Copy the listing below line for line, keeping every character, symbol, and line break unchanged.

**Material provided**

--- --- ---

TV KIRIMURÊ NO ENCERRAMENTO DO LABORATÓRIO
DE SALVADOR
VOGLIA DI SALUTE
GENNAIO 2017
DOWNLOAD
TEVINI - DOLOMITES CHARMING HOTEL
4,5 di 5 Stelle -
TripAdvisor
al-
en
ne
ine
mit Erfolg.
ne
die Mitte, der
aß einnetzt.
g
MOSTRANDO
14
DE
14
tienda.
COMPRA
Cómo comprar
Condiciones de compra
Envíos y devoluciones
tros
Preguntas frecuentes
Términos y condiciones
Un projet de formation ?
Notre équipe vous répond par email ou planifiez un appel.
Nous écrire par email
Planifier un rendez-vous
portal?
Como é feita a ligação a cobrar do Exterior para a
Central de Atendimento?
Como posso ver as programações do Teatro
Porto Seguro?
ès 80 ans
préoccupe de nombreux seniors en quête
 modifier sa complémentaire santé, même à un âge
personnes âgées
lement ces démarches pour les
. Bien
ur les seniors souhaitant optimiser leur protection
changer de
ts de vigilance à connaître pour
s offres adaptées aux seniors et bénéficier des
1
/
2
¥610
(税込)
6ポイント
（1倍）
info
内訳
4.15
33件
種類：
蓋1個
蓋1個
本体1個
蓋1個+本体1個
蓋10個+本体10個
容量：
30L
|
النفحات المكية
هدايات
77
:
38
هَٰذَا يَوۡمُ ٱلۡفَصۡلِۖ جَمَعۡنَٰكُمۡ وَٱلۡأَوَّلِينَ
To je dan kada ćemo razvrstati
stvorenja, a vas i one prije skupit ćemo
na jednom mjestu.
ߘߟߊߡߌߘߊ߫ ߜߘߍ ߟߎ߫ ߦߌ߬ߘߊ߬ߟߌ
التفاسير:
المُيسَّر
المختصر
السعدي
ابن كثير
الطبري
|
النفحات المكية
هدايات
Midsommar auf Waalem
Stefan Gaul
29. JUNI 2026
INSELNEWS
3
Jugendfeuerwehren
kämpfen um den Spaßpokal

--- --- ---

**Reply to the task**
TV KIRIMURÊ NO ENCERRAMENTO DO LABORATÓRIO
DE SALVADOR
VOGLIA DI SALUTE
GENNAIO 2017
DOWNLOAD
TEVINI - DOLOMITES CHARMING HOTEL
4,5 di 5 Stelle -
TripAdvisor
al-
en
ne
ine
mit Erfolg.
ne
die Mitte, der
aß einnetzt.
g
MOSTRANDO
14
DE
14
tienda.
COMPRA
Cómo comprar
Condiciones de compra
Envíos y devoluciones
tros
Preguntas frecuentes
Términos y condiciones
Un projet de formation ?
Notre équipe vous répond par email ou planifiez un appel.
Nous écrire par email
Planifier un rendez-vous
portal?
Como é feita a ligação a cobrar do Exterior para a
Central de Atendimento?
Como posso ver as programações do Teatro
Porto Seguro?
ès 80 ans
préoccupe de nombreux seniors en quête
 modifier sa complémentaire santé, même à un âge
personnes âgées
lement ces démarches pour les
. Bien
ur les seniors souhaitant optimiser leur protection
changer de
ts de vigilance à connaître pour
s offres adaptées aux seniors et bénéficier des
1
/
2
¥610
(税込)
6ポイント
（1倍）
info
内訳
4.15
33件
種類：
蓋1個
蓋1個
本体1個
蓋1個+本体1個
蓋10個+本体10個
容量：
30L
|
النفحات المكية
هدايات
77
:
38
هَٰذَا يَوۡمُ ٱلۡفَصۡلِۖ جَمَعۡنَٰكُمۡ وَٱلۡأَوَّلِينَ
To je dan kada ćemo razvrstati
stvorenja, a vas i one prije skupit ćemo
na jednom mjestu.
ߘߟߊߡߌߘߊ߫ ߜߘߍ ߟߎ߫ ߦߌ߬ߘߊ߬ߟߌ
التفاسير:
المُيسَّر
المختصر
السعدي
ابن كثير
الطبري
|
النفحات المكية
هدايات
Midsommar auf Waalem
Stefan Gaul
29. JUNI 2026
INSELNEWS
3
Jugendfeuerwehren
kämpfen um den Spaßpokal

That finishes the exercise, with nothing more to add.